Wearing a cheap wig and impersonating your mother isn’t a surefire way to get famous. But for Alyssa Limperis ’12, it works. Making “mom videos” on YouTube began as a hobby—a coping method after Limperis’s father passed away and her mother moved to New York to be near her. Years later, the videos boast millions of views. In 2018, their popularity landed Limperis an agent in Los Angeles, where she now acts in commercials and television while inching closer to her lifelong dream of selling (and starring in) her own comedic series.
Her refusal to abide by adult “scripts” is what makes Limperis so lovable and her comedy so addicting. Spend a minute watching her mom videos and you’ll understand. Shuffling around the house, sighing at the neighbor’s new car, and force-feeding leftovers, Limperis’s impersonations of her mother are relatable; they make you laugh at your own family dysfunction while embracing the reality you’re not alone.
For Limperis, this laughter isn’t just a relief, it’s a means of survival.
After Middlebury, Limperis moved to New York to work as a financial consultant. Soon she spiraled into a dark depression. She knew her job was wrong but she was terrified to leave. “I dreaded saying out loud that I wanted to be a comedian. But after one year in consulting, I couldn’t go back. I knew if I kept doing it I’d be bitter, unhappy, and miserable.”
So she quit and landed a waitressing gig. For her first year, she did at least three open mics a night, mostly in empty, cigar-filled lounges. She was broke and bombed most of her sets, but she was happy. “I remember finishing my first 10-hour waitress shift, getting on my bike, and riding to the East Village for an open mic,” Limperis recalls. “I’d never felt so free.”
Then, as quickly as things built up, they fell apart. Terminal brain cancer gave Limperis’s father months to live. She moved home to Massachusetts to tend to the man who orchestrated prank wars on every neighbor and who knew her better than anyone else.
Every night, they’d watch Seinfeld, the show she adored during childhood. “It was our half-hour of relief,” says Limperis. “I was watching my dad lose every function in his body. Every day was the worst day I could imagine. But this show was the one thing that brought us light and made him laugh.”
After Limperis’s father died, her mother made the move to New York. “It was a dark time for both of us,” says Limperis. “My mom didn’t want to be at home alone, and we were spending so much time together. I was just watching her react to being in New York City.”
Like any good writer, Limperis saw opportunity in their shared pain.
“Some of the things my mom would say in the city were too funny,” says Limperis. She and her mother began writing down the comments. Once they finished their script, Limperis dressed up in her mother’s clothes, then performed the sketch. Her mother filmed.

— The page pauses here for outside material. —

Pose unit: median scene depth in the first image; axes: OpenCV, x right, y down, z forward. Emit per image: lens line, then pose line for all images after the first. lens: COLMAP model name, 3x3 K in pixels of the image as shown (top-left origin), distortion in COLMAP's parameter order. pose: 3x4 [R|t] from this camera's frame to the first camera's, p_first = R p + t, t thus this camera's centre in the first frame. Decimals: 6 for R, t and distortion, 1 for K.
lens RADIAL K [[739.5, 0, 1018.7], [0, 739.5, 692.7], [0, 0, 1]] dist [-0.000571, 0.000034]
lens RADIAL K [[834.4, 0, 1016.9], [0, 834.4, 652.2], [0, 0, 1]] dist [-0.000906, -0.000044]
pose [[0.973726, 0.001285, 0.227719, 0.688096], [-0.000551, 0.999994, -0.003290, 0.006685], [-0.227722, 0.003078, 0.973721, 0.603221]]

“Making these videos became so joyful for both of us. They came from a place of love,” Limperis explains, noting her father’s sensibilities informed their comedy as well.

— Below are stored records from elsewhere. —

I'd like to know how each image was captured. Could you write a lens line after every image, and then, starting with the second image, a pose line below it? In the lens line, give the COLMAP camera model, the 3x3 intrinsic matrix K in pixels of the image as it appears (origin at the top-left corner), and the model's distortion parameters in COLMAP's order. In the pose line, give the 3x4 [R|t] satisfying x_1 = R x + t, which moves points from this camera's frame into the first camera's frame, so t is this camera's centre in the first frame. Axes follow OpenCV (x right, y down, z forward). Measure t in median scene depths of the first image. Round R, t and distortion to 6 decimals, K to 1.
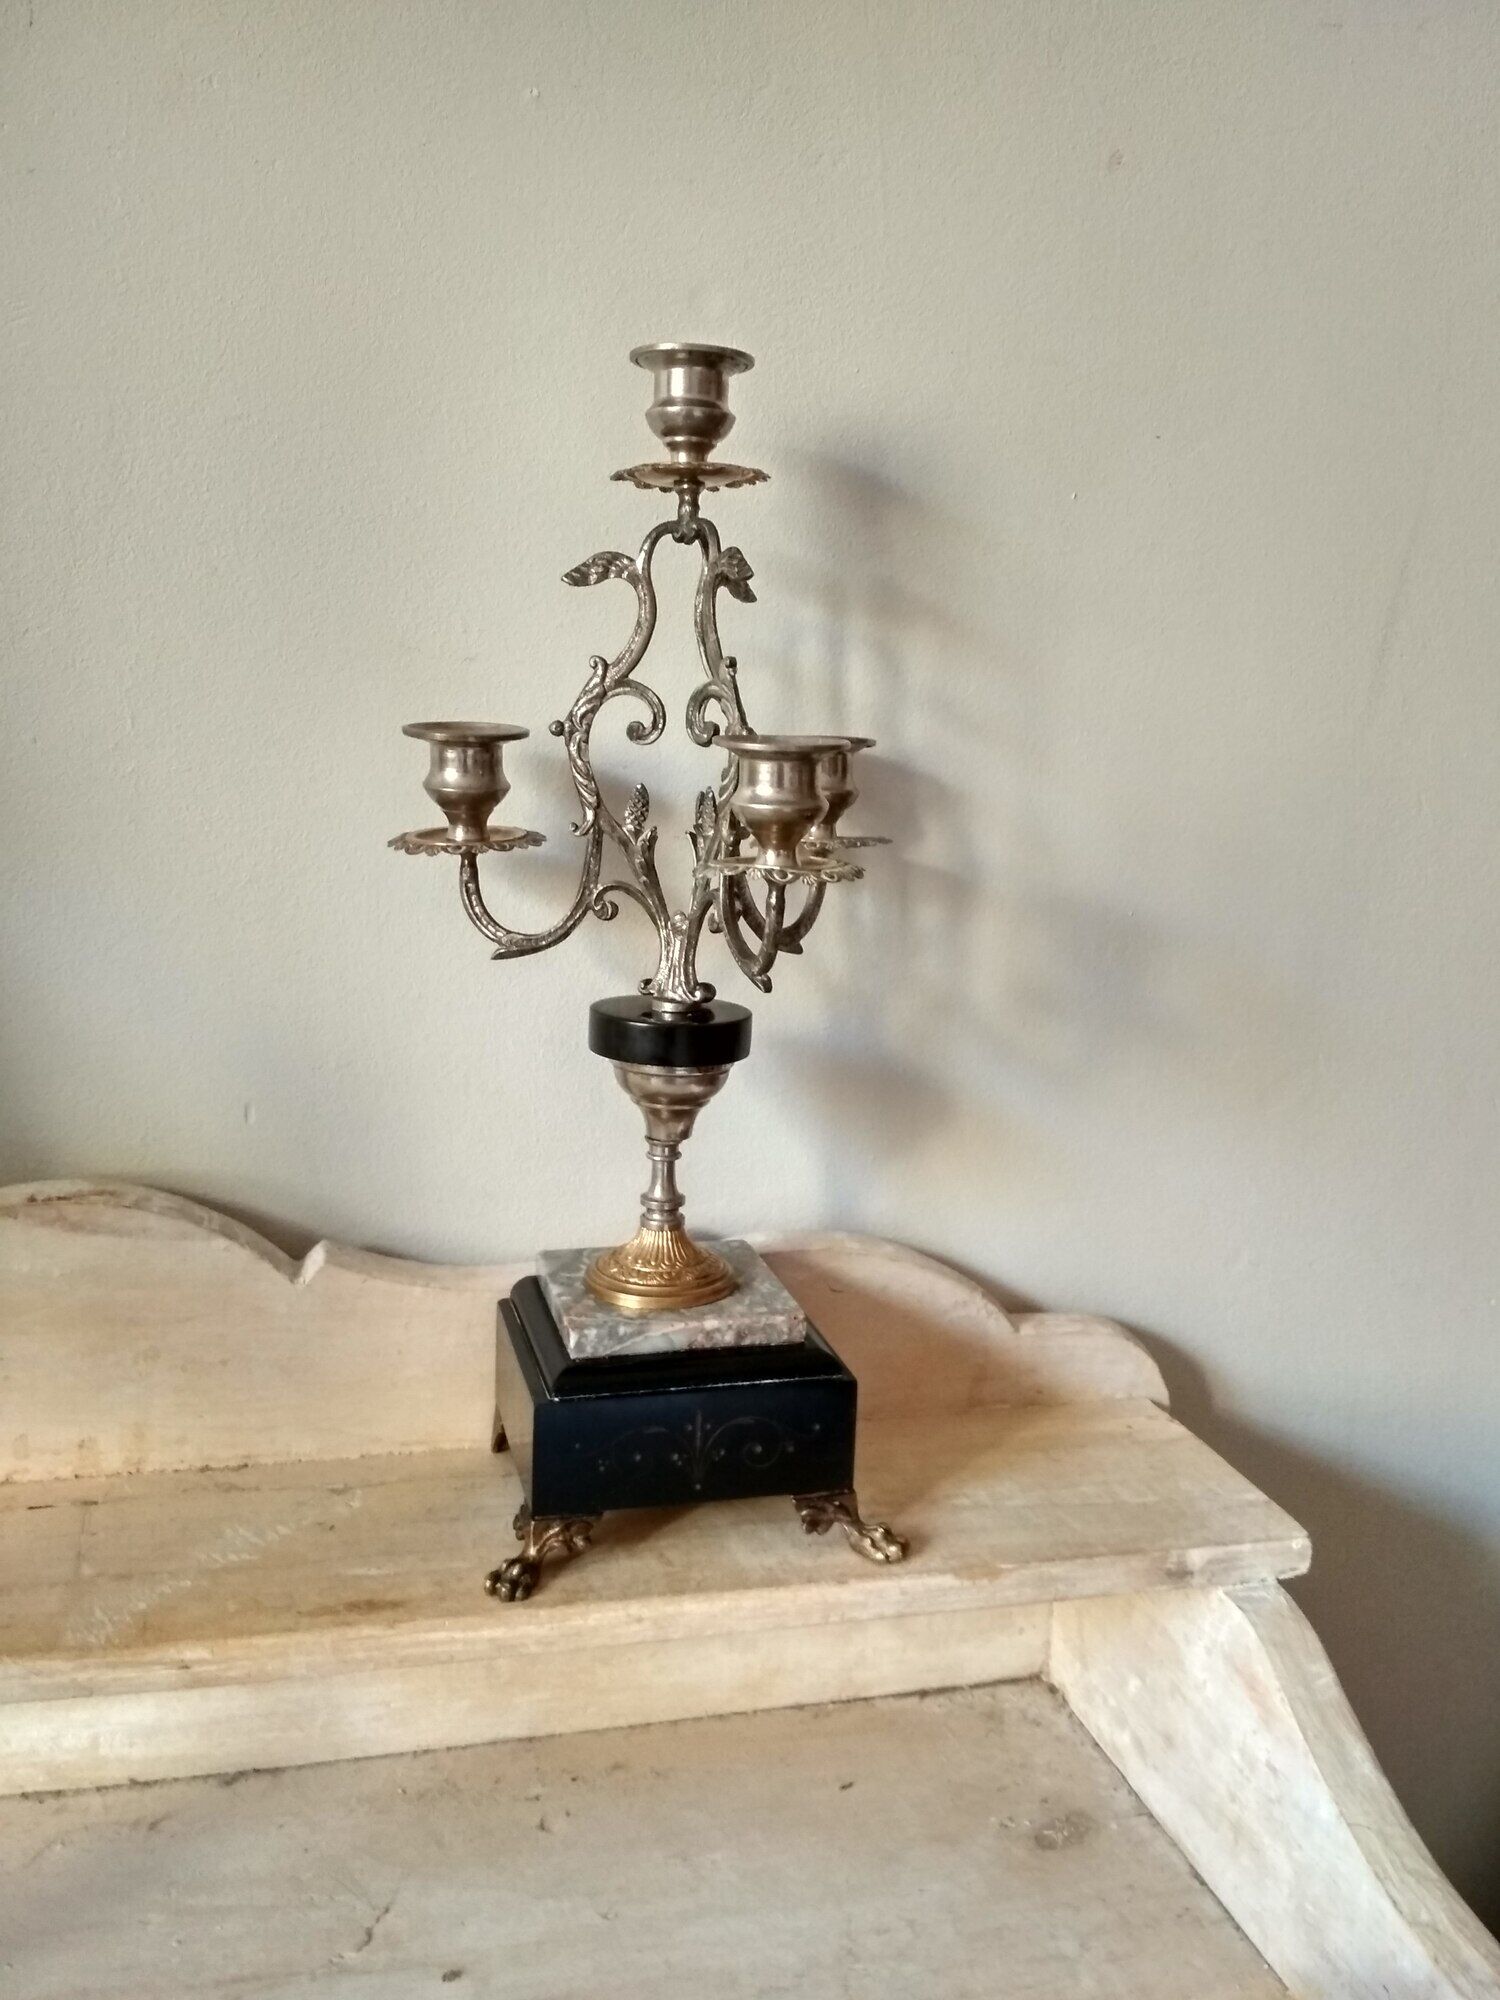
lens RADIAL K [[1827.4, 0, 761.3], [0, 1827.4, 990.8], [0, 0, 1]] dist [0.097889, -0.271987]
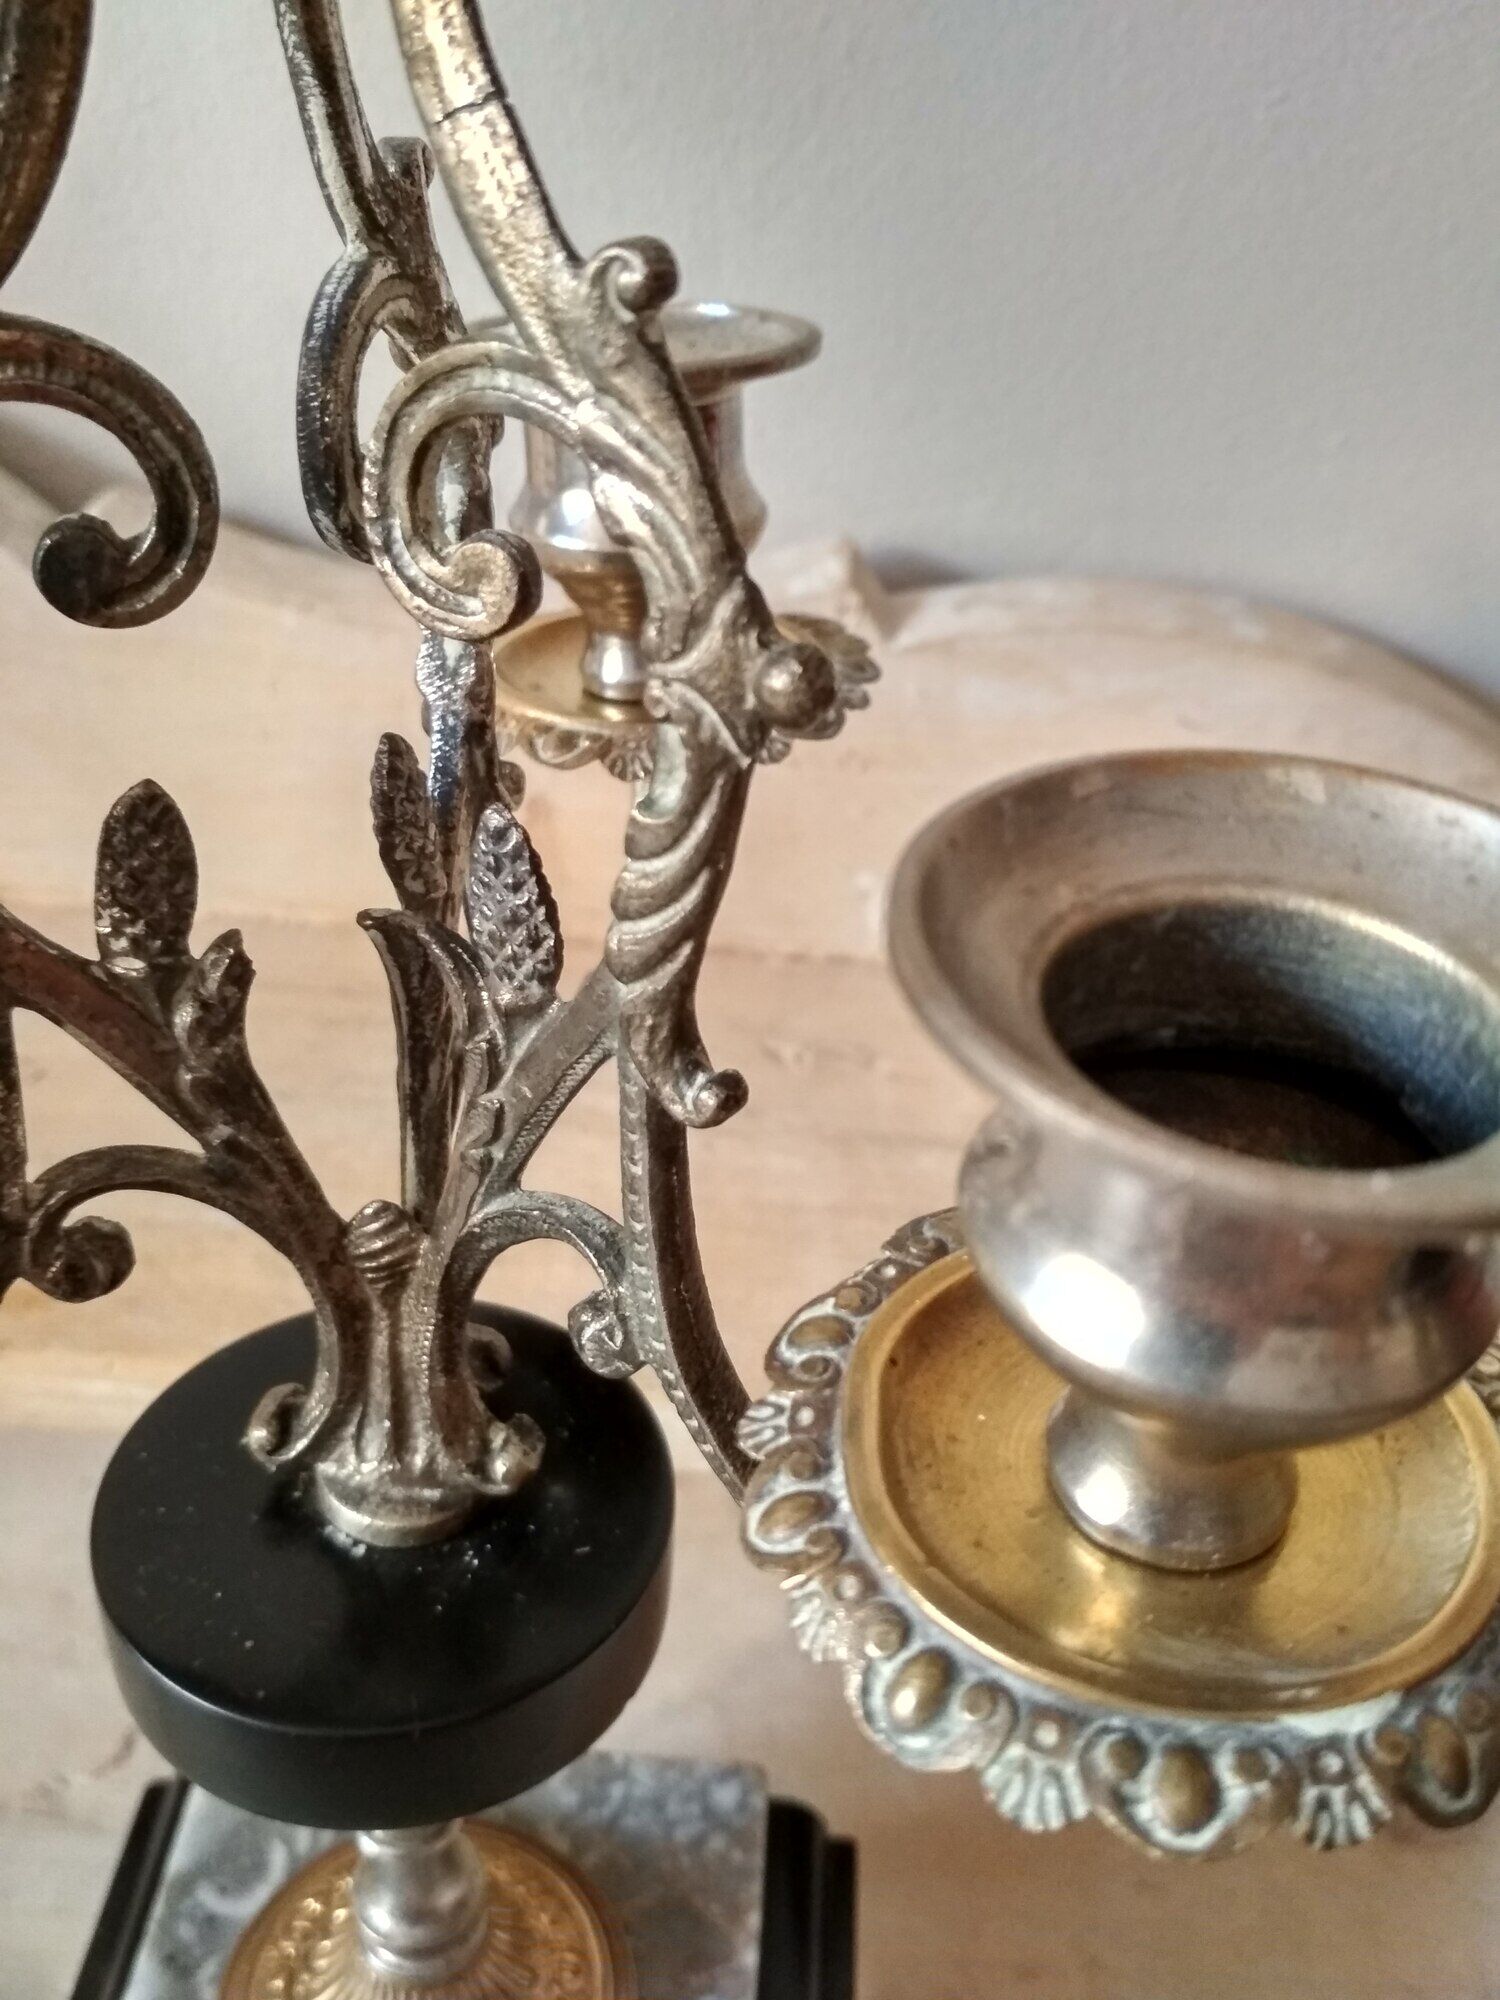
lens RADIAL K [[1881.9, 0, 750.0], [0, 1881.9, 1000.0], [0, 0, 1]] dist [0.113926, -0.327008]
pose [[0.946671, 0.178607, -0.268167, 0.072705], [-0.062701, 0.918504, 0.390408, -0.181662], [0.316042, -0.352774, 0.880720, 0.797277]]
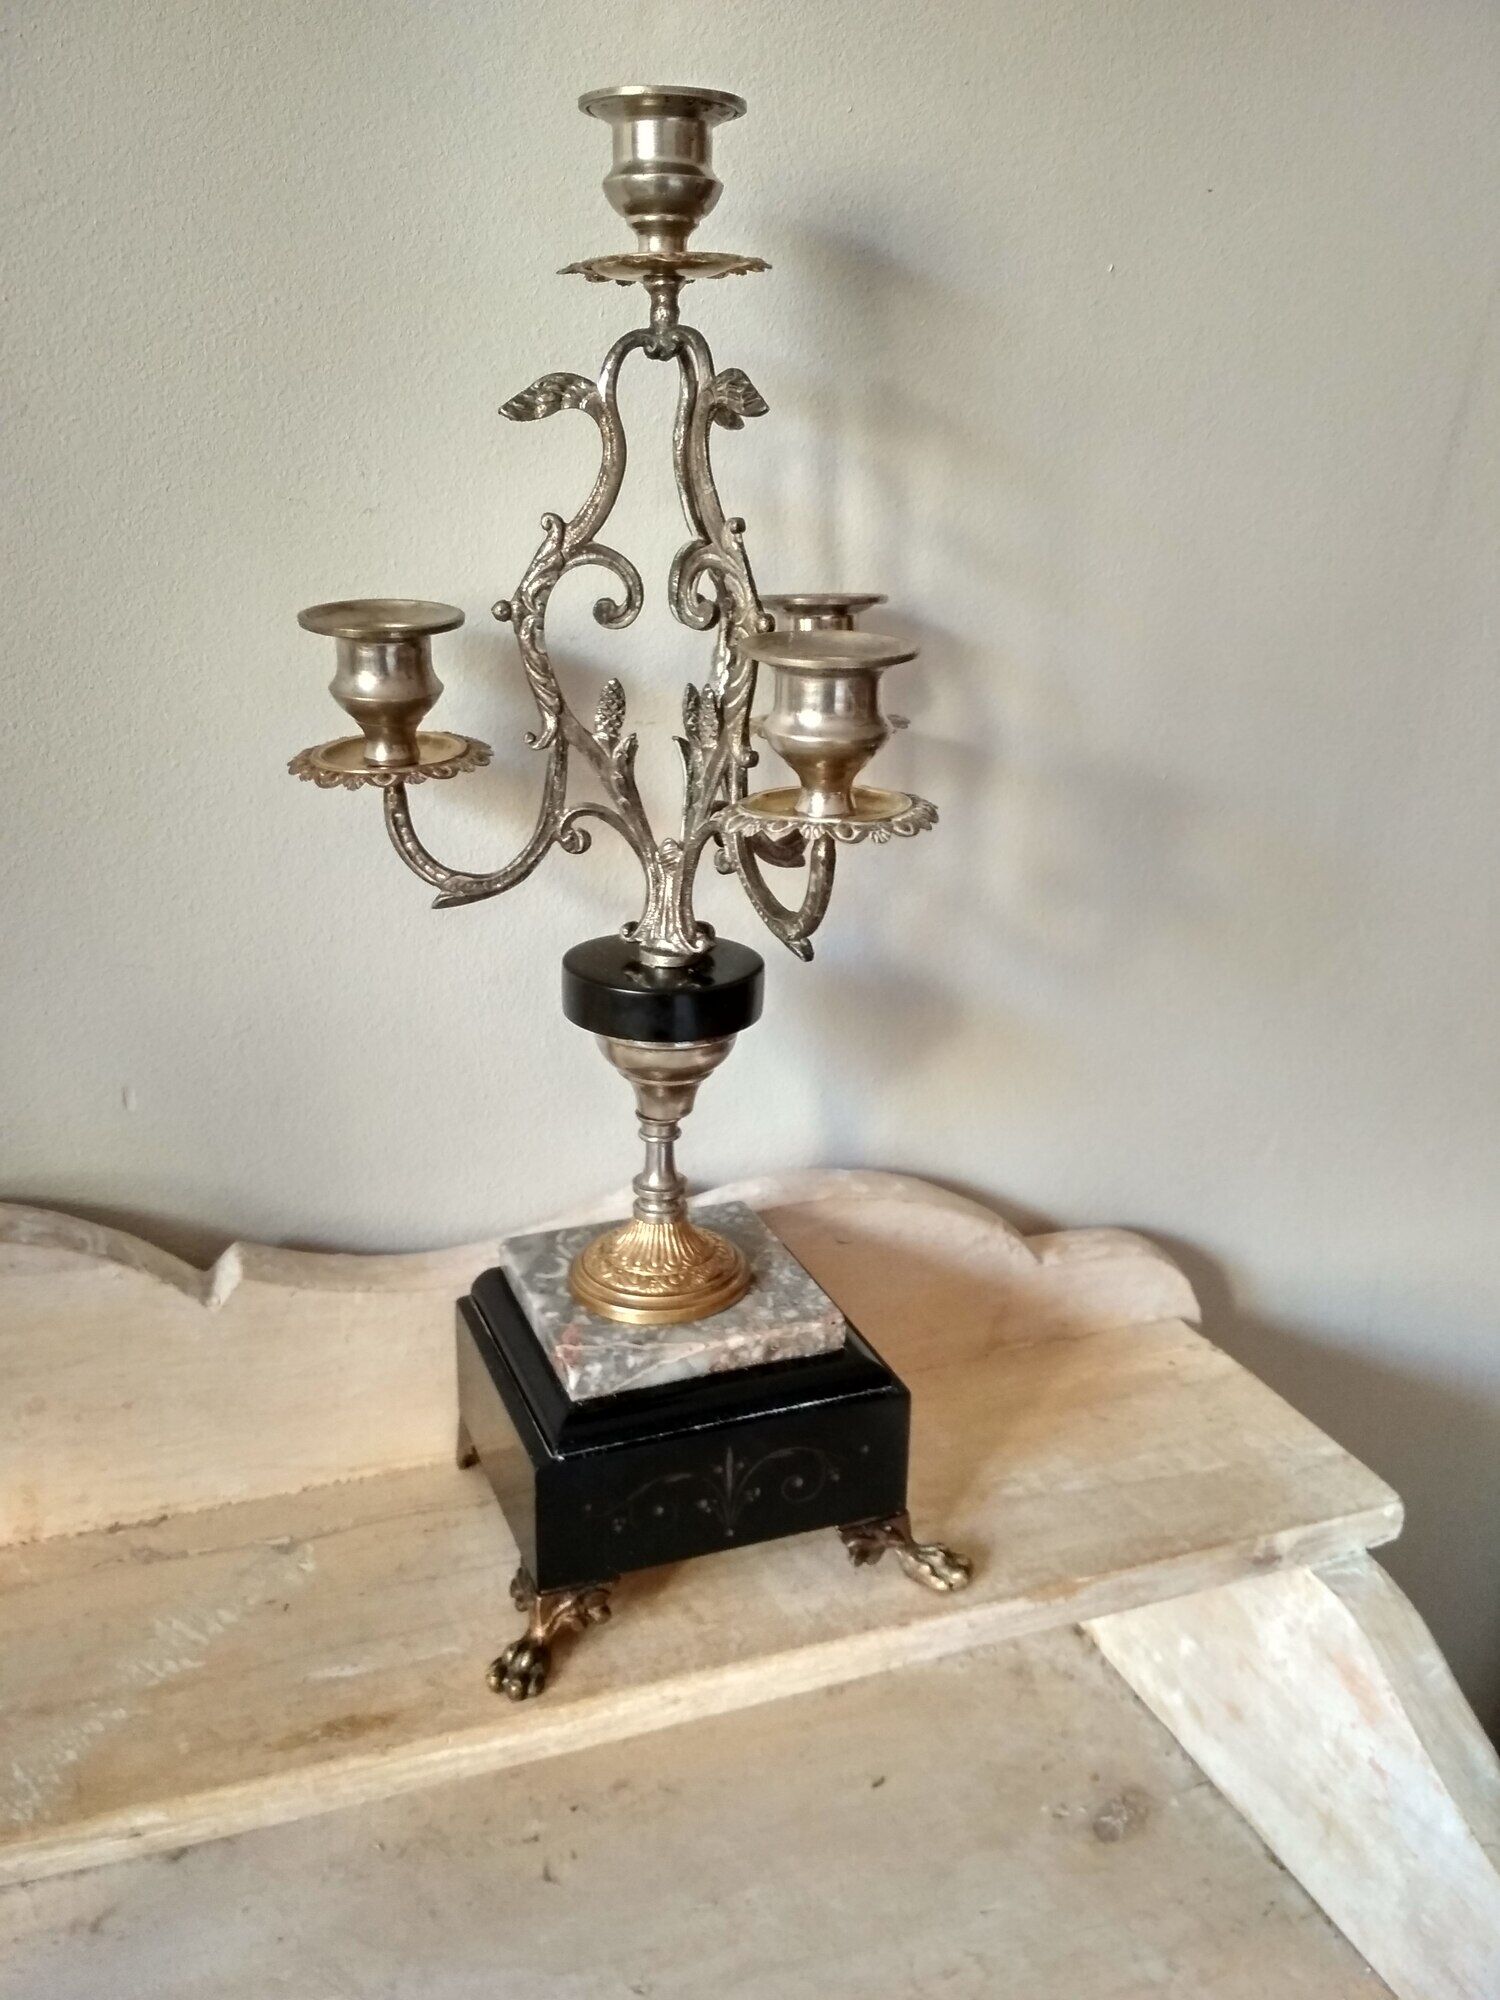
lens RADIAL K [[1827.4, 0, 761.3], [0, 1827.4, 990.8], [0, 0, 1]] dist [0.097889, -0.271987]
pose [[0.993991, -0.053681, 0.095398, -0.085202], [0.038874, 0.987800, 0.150796, -0.097390], [-0.102329, -0.146181, 0.983951, 0.205558]]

The mom videos were hilarious, but niche. Then, in winter 2018, everything changed.
Convinced they were beating a dead horse, Limperis and her mother agreed to make one last video, about visiting mom at home.
Limperis published the video, then left for work. Hours later, it had been shared hundreds of thousands of times. Coincidentally, Limperis’s mom was coming for dinner the night their video went viral.
“I was so excited to tell her, and when she got to my apartment, I showed her the responses,” Limperis recalls. “We just sat there, ate Mexican food, and cried. We had come so far. And for the first time in a long time, we felt free.”
Limperis has developed several characters for videos. This blonde goddess is her overly extroverted Southern woman. Her crowning video is “Woman at Lunch Who Can’t Tell a Story.” “I just love playing with characters who talk without having anything to say,” says Limperis.
The TV Host
This gum-smacker is the star of Limperis’s play, which ran at NYC’s United Citizens Brigade. “The play’s about Tina and Gina, the hosts of your least-favorite daytime TV show, WAKE UP!, which makes The Real Housewives of New Jersey seem like Mister Rogers’ Neighborhood.”
Usually, Limperis wears the mom wig with her mother’s cable-knit sweaters and chinos. “It’s from Amazon, it doesn’t fit me, and let’s be honest, it’s really more of a toupee. But there’s something about putting it on that feels really joyful. When I’m wearing it, I can just escape into a character. It’s the best feeling in the world.”